The next morning I flew back to DC at the crack of dawn (I have got to stop taking flights that require me to get up at 4:40am), this time without any of the delays that plagued my flight from Denver. Waiting for me in my apartment were all the Christmas packages that I hadn’t been able to open because of my crazy pre-holiday work travel. I opened everything and had myself a merry little post-Christmas day!
|The lady at the front desk was so annoyed with my
accumulating packages that she called me to have me authorize
her to put them inside my apartment.
After that, it was back to work. Because the month of December had been dominated by one massive work project in New York, followed by a week’s vacation in which I did (almost) no work, I needed to make some serious progress on a handful of other projects that had been neglected. So I worked through New Year’s Eve and fell asleep on the couch at 8:30pm, which was the lamest thing ever. I salvaged some of New Year’s Day by going to an extended spin class and a fondue party at a friend’s house, but then came home and spent the rest of the day (and week) working as quickly as I could and struggling to keep the partners and clients at bay and the new projects from multiplying.

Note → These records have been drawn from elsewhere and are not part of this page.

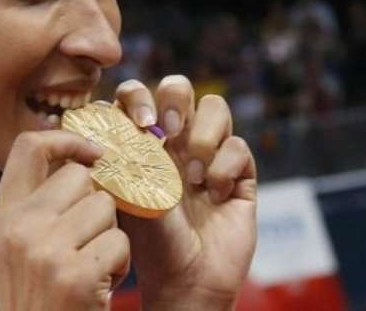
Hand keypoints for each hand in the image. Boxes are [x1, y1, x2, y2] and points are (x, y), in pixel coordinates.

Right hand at [0, 131, 130, 310]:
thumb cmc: (36, 298)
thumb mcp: (17, 245)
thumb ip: (38, 202)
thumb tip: (81, 157)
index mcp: (1, 214)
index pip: (29, 146)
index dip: (66, 139)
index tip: (91, 153)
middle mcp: (18, 226)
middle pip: (80, 175)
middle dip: (96, 201)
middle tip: (87, 237)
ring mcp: (45, 250)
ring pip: (106, 206)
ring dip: (110, 234)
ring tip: (91, 265)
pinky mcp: (76, 275)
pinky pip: (119, 241)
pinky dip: (120, 264)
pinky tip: (99, 287)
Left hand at [115, 76, 256, 309]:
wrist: (185, 279)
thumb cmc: (149, 239)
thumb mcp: (128, 193)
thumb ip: (127, 153)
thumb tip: (127, 121)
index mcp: (141, 139)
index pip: (135, 94)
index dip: (138, 98)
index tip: (143, 126)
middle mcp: (174, 139)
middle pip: (177, 86)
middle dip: (174, 102)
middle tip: (170, 133)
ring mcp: (208, 151)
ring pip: (214, 106)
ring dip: (203, 136)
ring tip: (193, 176)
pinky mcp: (239, 170)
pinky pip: (238, 144)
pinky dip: (225, 167)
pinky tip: (213, 196)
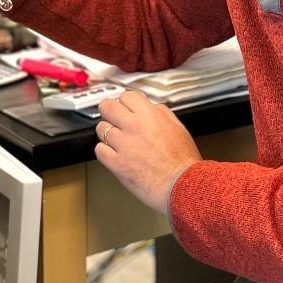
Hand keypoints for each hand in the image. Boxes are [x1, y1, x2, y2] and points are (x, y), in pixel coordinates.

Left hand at [95, 91, 201, 214]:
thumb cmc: (183, 162)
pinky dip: (104, 151)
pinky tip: (113, 153)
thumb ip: (162, 114)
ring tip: (115, 138)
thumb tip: (151, 108)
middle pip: (108, 107)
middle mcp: (133, 127)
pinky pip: (99, 150)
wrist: (181, 186)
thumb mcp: (179, 128)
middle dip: (108, 110)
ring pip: (101, 128)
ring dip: (106, 132)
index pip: (127, 96)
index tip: (125, 106)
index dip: (126, 102)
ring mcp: (122, 145)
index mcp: (149, 116)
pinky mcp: (116, 163)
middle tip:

In the margins, I also have been trying to figure out my big travel — and other — plans for this new year. Based on proposals from different friends, I finally decided that I would go to Vietnam and Russia and then buy a condo. But then all the timing of the proposed trips fell apart and now nothing works and probably won’t work and so between that and work I felt very stressed and slept poorly and lost my joie de vivre.
None of which was helped by the fact that I had to go to New York, yet again, this weekend. Not for work, this time, but because I have opera tickets at the Met for Saturday. Normally this would be great news — I had been looking forward to it ever since I bought the tickets last summer — but after all the travel of the past month (the disruption and the expense) and the current demands of work, it was the last thing I wanted to do.
Nevertheless, one doesn’t miss the Met (especially when you have fancy seats and Deborah Voigt is singing), so this morning I boarded the train and here I am — caught up!